Maricopa County, Arizona has recently made progress toward achieving the long-standing 1-hour ozone health standard but is not in compliance with the new ozone health standard adopted in 1997. The 1997 standard is 0.08 parts per million and compliance with the standard is based on a 3-year average of the fourth-highest daily maximum 8-hour ozone concentration. EPA's most recent quality assured data indicate that the county violates the 1997 standard. See www.epa.gov/airtrends/data/AQupdate2001.pdf (table 4).
At least two-thirds of all Californians–21,150,000 people in 22 counties across the state–live in areas not meeting the more protective ozone standard (www.epa.gov/airtrends/data/AQupdate2001.pdf). Implementation of the more protective standard will achieve important public health benefits for Californians by: (1) requiring communities that already have high ozone levels to further reduce ozone-forming pollutants, and (2) requiring new communities, including cities throughout the San Joaquin Valley, to begin curbing ozone-forming pollutants.
Denver, Colorado has been in and out of compliance with the 1997 ozone health standard. The standard is 0.08 parts per million and compliance with the standard is based on a 3-year average of the fourth-highest daily maximum 8-hour ozone concentration. EPA data for 1998-2000 indicate that the Jefferson County monitor recorded violations of the health standard. See www.epa.gov/oar/aqtrnd00/carboz00.html (table 3). But EPA data for 1999-2001 indicate that all monitors in Denver were in compliance. See www.epa.gov/airtrends/data/AQupdate2001.pdf (table 4). The 13 ozone exceedances monitored in the summer of 2002, www.epa.gov/airtrends/data/AQupdate2001.pdfhowever, place Denver at serious risk of again violating the standard. And, there were six exceedances of the health standard in the summer of 2002 at the Longs Peak Ranger Station monitor in Rocky Mountain National Park. See www2.nature.nps.gov/ard/gas/exceed.htm
Harmful smog levels in the New York metropolitan region span several states. EPA data indicates that violations of the 1997 ozone health standard have been monitored in six counties in Connecticut (Fairfield, Hartford, Middlesex, New Haven, New London and Tolland), 12 counties in New Jersey (Atlantic, Camden, Cumberland, Gloucester, Hudson, Hunterdon, Mercer, Middlesex, Monmouth, Morris, Ocean and Passaic), and 11 in New York (Chautauqua, Dutchess, Erie, Jefferson, Niagara, Orange, Putnam, Queens, Richmond, Suffolk, and Westchester). See www.epa.gov/airtrends/data/AQupdate2001.pdf. This estimate of the affected population is conservative, since a violation in a single county generally represents unhealthy exposure across many surrounding counties.

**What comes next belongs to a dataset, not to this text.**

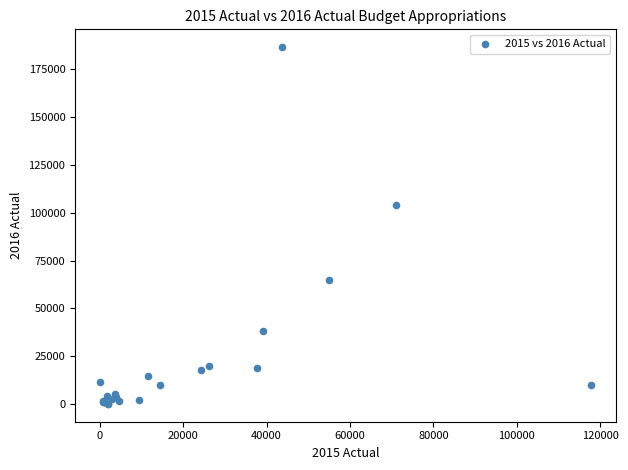

What Y value in the scatter plot is closest to 93300?

104232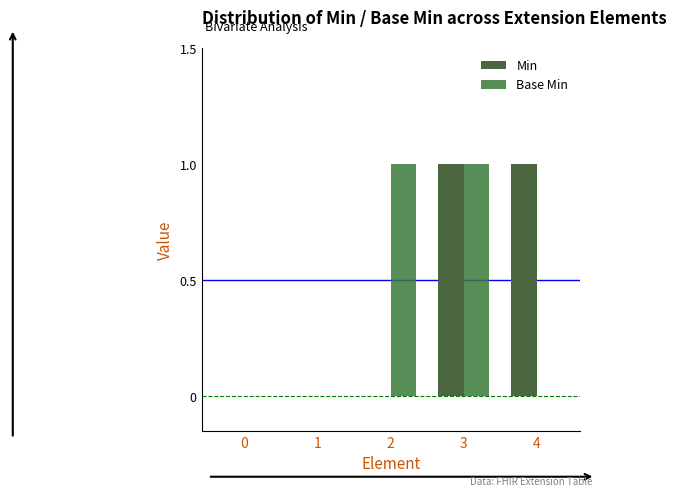

What is the approximate value of Min at 3?

1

The smog levels in the south makes this region one of the most polluted in the country. EPA's most recent data indicates that violations of the ozone health standard have been monitored in 22 counties in North Carolina, 15 counties in Tennessee, 14 counties in Georgia, 13 counties in Kentucky, nine counties in South Carolina, and four counties in Alabama (www.epa.gov/airtrends/data/AQupdate2001.pdf). Collectively, this means that millions of children, seniors, people with asthma and other populations across the south are breathing smog levels that threaten their health.

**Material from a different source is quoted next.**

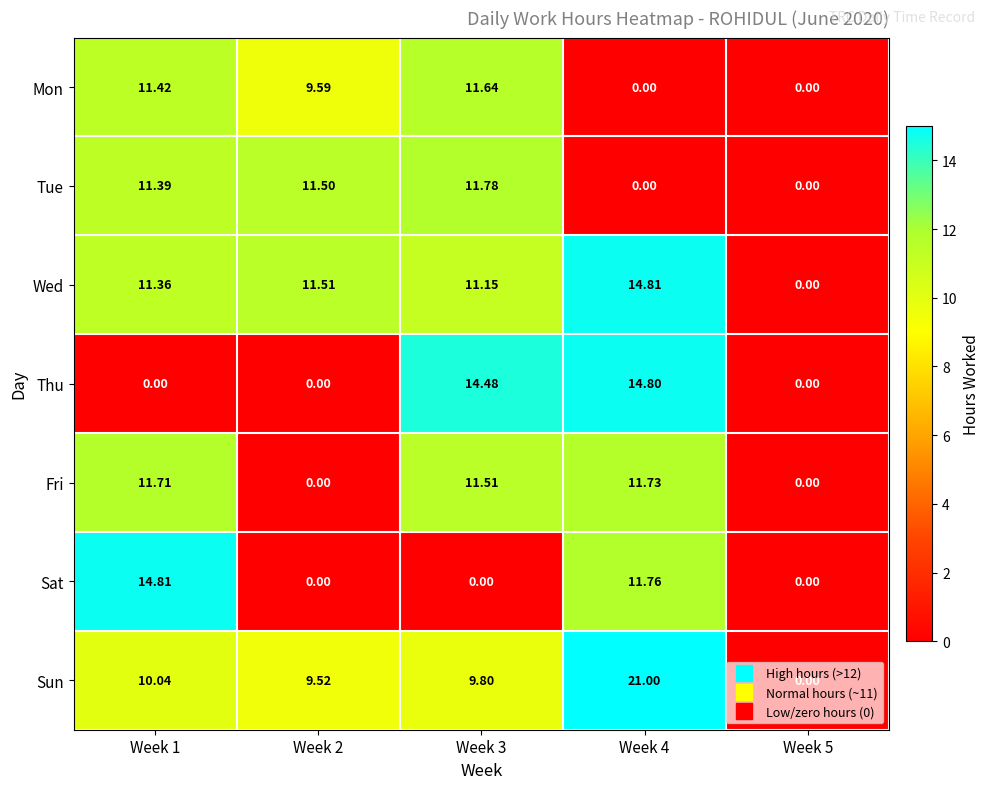

Which series has the largest total across all categories?

Sun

EPA's most recent data indicates that violations of the ozone health standard have been monitored in 12 counties in Texas including: Brazoria, Collin, Dallas, Denton, Ellis, Galveston, Gregg, Harris, Jefferson, Montgomery, Tarrant, and Travis (www.epa.gov/airtrends/data/AQupdate2001.pdf). This estimate of the affected population is conservative, since a violation in a single county generally represents unhealthy exposure across a broader metropolitan area.